In Alabama...How do you know your sister is having periods? Your dad's penis tastes like blood
Irritable Bowel Syndrome saved me from depression... It’s hard to feel empty when you’re so full of shiiii fuck ur mom
Incest is wincest
What's the same about dark humor and kids with cancer?
They never get old
The last 2 words you say after sex before going to sleep ?
Goodnight Mom !
Two men are sitting at a coffee table.
Mike: "I think I might have a drinking problem."
Joe: "Why do you say that?"
Mike: "Well, last week I got so drunk I blew chunks."
Joe: "That's nothing to be ashamed of; we all drink a little too much sometimes."
Mike: "No, you don't understand. Chunks is my dog's name."
I fucc mi brother
I was going to tell a dead baby joke. But I decided to abort.
I don't fuck my mother all day long. I fuck my mother for only 6 hours a day. Sometimes it's 7-8 hours.
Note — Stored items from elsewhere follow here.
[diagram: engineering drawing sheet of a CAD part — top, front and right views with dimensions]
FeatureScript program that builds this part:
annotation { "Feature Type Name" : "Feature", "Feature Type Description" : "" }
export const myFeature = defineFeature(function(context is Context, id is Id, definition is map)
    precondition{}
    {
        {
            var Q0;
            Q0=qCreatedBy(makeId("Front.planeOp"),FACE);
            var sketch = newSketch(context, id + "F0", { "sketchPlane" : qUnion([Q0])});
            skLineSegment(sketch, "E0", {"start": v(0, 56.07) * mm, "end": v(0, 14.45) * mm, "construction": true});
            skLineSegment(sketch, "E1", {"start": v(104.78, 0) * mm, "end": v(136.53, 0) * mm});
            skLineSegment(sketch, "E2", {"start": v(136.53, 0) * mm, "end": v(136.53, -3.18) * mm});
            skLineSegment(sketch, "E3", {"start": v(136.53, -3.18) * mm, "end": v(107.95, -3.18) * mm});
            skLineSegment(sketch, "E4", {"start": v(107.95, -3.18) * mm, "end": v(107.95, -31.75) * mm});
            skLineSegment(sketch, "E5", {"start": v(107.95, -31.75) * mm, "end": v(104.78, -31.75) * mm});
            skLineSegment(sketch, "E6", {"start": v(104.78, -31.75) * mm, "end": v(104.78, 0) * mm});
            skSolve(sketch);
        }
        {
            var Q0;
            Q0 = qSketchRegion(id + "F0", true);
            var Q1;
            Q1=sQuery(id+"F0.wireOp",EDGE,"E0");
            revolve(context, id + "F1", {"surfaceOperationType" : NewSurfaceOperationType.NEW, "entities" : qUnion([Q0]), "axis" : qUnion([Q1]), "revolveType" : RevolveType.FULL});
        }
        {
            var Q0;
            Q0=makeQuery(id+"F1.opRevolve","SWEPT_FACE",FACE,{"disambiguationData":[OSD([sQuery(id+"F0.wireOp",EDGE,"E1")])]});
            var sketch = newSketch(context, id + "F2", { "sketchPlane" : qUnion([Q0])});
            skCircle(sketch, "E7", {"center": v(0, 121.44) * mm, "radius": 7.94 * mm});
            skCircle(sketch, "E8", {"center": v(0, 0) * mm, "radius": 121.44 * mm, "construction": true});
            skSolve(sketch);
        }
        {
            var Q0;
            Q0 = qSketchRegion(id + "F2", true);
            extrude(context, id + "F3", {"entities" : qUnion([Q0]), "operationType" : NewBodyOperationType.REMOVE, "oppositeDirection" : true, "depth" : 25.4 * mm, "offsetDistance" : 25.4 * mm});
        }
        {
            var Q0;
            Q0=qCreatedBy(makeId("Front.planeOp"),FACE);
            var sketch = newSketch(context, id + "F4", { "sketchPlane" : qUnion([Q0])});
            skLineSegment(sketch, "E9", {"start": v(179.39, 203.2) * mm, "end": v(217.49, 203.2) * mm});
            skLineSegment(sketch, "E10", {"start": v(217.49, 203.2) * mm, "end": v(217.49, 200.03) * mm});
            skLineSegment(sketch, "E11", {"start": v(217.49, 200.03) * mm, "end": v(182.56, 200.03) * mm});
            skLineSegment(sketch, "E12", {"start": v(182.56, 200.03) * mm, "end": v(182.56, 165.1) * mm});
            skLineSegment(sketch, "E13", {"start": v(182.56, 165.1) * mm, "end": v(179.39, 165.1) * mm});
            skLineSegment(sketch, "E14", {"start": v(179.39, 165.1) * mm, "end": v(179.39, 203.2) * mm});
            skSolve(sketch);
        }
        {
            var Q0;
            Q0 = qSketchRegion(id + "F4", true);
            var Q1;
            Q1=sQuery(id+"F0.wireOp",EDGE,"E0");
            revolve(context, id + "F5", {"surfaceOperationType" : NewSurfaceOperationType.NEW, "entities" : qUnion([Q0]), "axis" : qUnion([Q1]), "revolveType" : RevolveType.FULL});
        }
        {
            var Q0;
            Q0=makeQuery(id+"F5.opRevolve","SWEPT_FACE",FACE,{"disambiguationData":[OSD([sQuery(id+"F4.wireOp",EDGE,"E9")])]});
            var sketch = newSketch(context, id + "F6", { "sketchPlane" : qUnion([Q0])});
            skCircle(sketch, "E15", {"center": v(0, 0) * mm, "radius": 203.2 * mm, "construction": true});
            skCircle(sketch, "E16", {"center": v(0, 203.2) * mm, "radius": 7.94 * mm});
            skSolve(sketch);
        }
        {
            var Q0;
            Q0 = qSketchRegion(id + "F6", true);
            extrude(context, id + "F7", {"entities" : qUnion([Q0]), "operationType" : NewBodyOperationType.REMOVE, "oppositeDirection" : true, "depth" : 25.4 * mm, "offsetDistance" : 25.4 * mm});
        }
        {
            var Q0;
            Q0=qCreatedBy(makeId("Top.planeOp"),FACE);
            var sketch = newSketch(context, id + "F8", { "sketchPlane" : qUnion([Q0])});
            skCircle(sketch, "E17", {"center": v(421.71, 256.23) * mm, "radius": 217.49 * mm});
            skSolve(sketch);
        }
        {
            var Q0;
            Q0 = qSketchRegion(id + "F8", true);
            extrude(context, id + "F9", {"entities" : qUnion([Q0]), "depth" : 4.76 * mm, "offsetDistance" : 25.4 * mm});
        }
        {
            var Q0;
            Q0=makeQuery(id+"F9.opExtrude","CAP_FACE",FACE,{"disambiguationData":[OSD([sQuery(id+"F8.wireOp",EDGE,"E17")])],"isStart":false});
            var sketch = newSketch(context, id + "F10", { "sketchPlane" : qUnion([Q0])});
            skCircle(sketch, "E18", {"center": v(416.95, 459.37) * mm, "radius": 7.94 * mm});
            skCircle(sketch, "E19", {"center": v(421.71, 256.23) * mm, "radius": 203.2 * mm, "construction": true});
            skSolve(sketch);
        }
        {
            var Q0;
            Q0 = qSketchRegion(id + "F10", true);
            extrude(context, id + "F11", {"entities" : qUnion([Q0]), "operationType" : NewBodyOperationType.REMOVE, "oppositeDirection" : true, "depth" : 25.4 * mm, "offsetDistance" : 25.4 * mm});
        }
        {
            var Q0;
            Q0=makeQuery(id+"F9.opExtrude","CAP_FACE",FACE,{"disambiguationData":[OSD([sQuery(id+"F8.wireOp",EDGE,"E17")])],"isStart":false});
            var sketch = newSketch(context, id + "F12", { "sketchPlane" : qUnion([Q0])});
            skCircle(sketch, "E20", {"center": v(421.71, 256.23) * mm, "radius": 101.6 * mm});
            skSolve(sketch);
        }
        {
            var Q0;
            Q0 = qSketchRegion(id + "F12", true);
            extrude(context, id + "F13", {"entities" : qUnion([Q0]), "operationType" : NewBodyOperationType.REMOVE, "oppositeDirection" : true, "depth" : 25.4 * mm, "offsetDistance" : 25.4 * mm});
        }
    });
It depends on how busy my siblings and father are with their work.
Like if you think rape jokes are funny.
Incest is wincest. (That was above.)
Fun for the whole family!
Next of kin, count me in!
How do men like their women? Striped
How does priest like their children? Clean
Why are most orphans strippers? they want to call someone mommy or daddy
What is the difference between stripper and candy? none. but they like it when you take the wrapper off
When a Muslim dies he gets 72 virgins. It's the same thing with priests except the virgins are children.